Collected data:

╔══

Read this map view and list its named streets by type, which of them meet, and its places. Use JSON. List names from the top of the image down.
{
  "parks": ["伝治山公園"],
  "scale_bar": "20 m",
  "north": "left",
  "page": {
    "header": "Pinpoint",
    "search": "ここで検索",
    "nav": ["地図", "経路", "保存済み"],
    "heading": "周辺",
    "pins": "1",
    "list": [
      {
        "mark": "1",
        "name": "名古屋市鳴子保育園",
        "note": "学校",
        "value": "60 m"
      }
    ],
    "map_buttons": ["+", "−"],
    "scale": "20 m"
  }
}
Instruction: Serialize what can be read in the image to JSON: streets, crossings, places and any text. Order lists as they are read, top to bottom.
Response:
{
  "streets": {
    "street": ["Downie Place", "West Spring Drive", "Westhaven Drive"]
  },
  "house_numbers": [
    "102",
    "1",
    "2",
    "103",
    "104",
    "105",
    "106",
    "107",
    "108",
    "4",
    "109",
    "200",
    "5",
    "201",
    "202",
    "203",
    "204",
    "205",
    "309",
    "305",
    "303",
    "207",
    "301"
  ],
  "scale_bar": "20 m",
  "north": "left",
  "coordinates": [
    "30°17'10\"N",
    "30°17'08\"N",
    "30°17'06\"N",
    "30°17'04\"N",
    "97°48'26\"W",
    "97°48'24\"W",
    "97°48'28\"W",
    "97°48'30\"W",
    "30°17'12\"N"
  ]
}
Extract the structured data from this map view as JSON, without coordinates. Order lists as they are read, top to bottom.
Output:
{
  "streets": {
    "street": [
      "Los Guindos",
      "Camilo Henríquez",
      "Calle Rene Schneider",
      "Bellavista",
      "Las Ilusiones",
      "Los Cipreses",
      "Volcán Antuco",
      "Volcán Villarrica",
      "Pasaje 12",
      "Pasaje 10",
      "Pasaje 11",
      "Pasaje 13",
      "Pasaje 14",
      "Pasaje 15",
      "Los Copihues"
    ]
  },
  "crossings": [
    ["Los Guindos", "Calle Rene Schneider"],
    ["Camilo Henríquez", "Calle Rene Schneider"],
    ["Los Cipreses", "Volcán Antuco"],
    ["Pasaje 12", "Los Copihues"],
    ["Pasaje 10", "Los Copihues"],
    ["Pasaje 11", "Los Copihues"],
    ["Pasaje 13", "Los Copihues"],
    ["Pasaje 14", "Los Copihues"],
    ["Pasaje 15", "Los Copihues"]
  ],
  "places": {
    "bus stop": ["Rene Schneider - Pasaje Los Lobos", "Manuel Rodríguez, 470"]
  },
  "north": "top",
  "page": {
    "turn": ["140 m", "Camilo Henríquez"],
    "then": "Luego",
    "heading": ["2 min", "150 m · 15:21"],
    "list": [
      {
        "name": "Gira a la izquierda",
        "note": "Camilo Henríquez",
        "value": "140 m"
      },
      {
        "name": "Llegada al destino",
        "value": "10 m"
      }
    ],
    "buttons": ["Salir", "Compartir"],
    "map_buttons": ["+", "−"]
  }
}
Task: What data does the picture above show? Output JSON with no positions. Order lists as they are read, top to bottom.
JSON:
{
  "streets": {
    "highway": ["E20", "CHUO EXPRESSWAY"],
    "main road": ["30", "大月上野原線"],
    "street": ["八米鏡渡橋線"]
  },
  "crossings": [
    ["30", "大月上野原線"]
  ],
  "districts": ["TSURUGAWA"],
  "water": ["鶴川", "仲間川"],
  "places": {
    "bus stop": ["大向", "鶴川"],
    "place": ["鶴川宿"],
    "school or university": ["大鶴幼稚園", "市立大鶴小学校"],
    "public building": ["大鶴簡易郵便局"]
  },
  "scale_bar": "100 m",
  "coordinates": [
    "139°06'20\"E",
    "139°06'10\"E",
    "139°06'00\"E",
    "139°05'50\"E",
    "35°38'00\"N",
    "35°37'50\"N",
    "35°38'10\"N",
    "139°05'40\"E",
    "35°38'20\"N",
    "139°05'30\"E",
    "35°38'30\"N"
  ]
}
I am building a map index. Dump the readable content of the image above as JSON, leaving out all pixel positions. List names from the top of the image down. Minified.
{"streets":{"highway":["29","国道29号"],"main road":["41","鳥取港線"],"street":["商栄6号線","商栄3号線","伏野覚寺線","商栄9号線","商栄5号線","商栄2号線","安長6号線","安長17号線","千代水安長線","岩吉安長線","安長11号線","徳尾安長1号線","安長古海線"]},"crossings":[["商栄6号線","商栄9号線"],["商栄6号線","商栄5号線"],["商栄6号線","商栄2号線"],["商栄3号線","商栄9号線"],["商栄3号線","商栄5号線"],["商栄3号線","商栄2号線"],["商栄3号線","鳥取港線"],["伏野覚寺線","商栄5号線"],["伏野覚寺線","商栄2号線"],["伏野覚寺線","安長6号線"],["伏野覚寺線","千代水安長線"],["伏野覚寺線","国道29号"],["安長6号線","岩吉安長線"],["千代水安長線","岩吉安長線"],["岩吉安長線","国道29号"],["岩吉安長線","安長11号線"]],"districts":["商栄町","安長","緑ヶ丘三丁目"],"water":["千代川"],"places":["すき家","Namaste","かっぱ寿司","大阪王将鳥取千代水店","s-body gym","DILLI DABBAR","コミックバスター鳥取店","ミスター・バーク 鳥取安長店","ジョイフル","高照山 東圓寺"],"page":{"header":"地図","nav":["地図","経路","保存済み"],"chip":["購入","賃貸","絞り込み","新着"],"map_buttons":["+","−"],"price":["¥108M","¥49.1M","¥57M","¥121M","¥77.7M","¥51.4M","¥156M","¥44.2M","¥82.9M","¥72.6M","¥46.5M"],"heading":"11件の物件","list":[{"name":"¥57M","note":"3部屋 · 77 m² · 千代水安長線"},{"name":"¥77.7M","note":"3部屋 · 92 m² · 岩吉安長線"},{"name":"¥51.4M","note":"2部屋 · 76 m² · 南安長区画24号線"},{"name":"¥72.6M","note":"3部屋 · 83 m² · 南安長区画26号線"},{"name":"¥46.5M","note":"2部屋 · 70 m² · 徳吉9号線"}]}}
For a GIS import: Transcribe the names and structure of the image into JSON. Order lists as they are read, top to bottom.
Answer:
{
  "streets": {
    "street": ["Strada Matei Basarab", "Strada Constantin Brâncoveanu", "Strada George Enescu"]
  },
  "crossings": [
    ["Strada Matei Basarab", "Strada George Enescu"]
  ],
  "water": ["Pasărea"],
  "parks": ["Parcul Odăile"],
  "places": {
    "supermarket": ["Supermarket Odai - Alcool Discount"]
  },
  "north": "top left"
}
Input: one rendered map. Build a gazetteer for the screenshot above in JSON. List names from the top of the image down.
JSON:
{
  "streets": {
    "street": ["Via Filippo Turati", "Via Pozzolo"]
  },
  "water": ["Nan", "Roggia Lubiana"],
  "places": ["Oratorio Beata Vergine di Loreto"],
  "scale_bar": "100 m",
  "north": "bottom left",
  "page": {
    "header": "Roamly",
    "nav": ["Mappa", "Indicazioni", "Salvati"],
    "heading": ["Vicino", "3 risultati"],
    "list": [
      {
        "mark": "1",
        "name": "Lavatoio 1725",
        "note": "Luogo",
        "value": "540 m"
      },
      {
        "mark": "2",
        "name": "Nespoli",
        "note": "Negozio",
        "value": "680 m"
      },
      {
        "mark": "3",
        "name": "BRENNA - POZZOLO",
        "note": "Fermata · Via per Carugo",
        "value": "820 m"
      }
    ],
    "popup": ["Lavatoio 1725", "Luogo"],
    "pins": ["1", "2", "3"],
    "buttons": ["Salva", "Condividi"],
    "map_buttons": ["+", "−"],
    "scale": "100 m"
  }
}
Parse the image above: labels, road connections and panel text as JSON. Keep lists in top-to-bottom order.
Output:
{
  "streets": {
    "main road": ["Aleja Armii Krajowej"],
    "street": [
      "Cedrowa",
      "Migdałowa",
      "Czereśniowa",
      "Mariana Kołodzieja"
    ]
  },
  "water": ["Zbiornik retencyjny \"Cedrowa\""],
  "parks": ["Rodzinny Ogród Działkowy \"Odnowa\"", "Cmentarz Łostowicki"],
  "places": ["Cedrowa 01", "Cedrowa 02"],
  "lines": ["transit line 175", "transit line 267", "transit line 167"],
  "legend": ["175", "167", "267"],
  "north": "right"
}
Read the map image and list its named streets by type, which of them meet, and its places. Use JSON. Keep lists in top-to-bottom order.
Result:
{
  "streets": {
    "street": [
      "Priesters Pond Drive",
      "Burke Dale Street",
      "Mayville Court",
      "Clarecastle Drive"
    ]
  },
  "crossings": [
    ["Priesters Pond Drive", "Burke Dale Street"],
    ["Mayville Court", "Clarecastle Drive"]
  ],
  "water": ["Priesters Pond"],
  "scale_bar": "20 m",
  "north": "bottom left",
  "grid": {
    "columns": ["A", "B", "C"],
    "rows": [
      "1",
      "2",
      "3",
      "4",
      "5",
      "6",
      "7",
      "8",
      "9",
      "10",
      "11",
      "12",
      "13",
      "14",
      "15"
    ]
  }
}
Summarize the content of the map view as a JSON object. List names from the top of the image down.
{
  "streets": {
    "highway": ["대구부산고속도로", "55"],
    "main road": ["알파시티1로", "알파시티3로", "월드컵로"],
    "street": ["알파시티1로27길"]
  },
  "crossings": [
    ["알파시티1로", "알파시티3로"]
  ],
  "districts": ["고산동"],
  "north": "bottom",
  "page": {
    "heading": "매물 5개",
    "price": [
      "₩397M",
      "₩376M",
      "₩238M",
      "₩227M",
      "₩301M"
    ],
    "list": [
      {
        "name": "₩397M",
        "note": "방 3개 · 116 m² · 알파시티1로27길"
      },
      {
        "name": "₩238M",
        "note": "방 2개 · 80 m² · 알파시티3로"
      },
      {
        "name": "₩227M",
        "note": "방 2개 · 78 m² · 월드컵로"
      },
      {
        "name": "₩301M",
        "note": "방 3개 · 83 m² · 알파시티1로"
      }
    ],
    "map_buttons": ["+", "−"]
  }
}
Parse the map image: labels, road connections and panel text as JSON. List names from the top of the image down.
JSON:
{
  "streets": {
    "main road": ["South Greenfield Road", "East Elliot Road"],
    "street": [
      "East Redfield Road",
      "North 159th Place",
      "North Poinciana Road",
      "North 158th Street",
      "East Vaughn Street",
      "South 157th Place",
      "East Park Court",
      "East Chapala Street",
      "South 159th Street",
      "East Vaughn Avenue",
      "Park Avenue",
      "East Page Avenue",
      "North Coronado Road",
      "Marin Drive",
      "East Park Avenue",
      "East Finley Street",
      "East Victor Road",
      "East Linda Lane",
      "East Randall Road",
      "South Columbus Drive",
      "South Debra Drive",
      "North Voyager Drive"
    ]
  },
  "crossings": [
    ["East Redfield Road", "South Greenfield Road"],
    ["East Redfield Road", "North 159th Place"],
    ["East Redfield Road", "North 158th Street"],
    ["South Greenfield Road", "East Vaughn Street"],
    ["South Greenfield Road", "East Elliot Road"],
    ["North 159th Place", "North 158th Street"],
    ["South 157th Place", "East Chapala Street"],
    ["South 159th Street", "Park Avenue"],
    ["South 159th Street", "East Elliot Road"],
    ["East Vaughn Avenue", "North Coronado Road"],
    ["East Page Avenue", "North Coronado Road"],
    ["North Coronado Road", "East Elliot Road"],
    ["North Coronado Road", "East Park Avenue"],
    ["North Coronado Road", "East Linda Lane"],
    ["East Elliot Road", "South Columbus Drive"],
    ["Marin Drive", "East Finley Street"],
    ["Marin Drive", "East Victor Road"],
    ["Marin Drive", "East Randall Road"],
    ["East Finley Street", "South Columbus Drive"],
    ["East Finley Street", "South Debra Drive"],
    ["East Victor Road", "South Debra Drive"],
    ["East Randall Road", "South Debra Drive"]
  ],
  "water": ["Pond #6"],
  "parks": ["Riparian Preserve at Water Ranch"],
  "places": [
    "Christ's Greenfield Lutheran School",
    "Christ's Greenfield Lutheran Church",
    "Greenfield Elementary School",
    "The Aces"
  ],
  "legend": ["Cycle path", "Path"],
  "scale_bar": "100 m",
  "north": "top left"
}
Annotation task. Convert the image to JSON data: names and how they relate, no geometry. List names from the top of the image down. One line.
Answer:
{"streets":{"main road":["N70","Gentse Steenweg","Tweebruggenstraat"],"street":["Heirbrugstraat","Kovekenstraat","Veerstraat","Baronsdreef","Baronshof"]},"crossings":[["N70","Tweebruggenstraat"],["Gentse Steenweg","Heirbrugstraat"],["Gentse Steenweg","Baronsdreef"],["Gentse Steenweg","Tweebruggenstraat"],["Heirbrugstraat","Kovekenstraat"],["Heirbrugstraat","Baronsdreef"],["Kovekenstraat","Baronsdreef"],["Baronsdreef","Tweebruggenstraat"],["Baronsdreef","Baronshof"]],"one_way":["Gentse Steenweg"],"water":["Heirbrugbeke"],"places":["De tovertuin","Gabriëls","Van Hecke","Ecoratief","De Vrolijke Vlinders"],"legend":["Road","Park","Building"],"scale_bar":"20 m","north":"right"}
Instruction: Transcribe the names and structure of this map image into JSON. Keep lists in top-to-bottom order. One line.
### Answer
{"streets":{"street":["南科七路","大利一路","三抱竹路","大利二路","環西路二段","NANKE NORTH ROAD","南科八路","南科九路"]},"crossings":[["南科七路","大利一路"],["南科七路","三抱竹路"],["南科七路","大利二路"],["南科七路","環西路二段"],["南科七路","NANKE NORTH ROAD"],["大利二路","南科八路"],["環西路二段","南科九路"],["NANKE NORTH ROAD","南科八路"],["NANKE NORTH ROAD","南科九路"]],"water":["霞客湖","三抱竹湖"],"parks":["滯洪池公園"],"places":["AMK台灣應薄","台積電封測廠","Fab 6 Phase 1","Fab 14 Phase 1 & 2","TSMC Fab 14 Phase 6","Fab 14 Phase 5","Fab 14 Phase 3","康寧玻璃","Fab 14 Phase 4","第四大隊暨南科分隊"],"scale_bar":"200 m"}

╚══

WHAT THE EXERCISE ASKS: Search the entries for the word "legend", then copy every line in which it is found.

SOLUTION FOR THIS TASK:
  "legend": ["175", "167", "267"],
  "legend": ["Cycle path", "Path"],
{"streets":{"main road":["N70","Gentse Steenweg","Tweebruggenstraat"],"street":["Heirbrugstraat","Kovekenstraat","Veerstraat","Baronsdreef","Baronshof"]},"crossings":[["N70","Tweebruggenstraat"],["Gentse Steenweg","Heirbrugstraat"],["Gentse Steenweg","Baronsdreef"],["Gentse Steenweg","Tweebruggenstraat"],["Heirbrugstraat","Kovekenstraat"],["Heirbrugstraat","Baronsdreef"],["Kovekenstraat","Baronsdreef"],["Baronsdreef","Tweebruggenstraat"],["Baronsdreef","Baronshof"]],"one_way":["Gentse Steenweg"],"water":["Heirbrugbeke"],"places":["De tovertuin","Gabriëls","Van Hecke","Ecoratief","De Vrolijke Vlinders"],"legend":["Road","Park","Building"],"scale_bar":"20 m","north":"right"}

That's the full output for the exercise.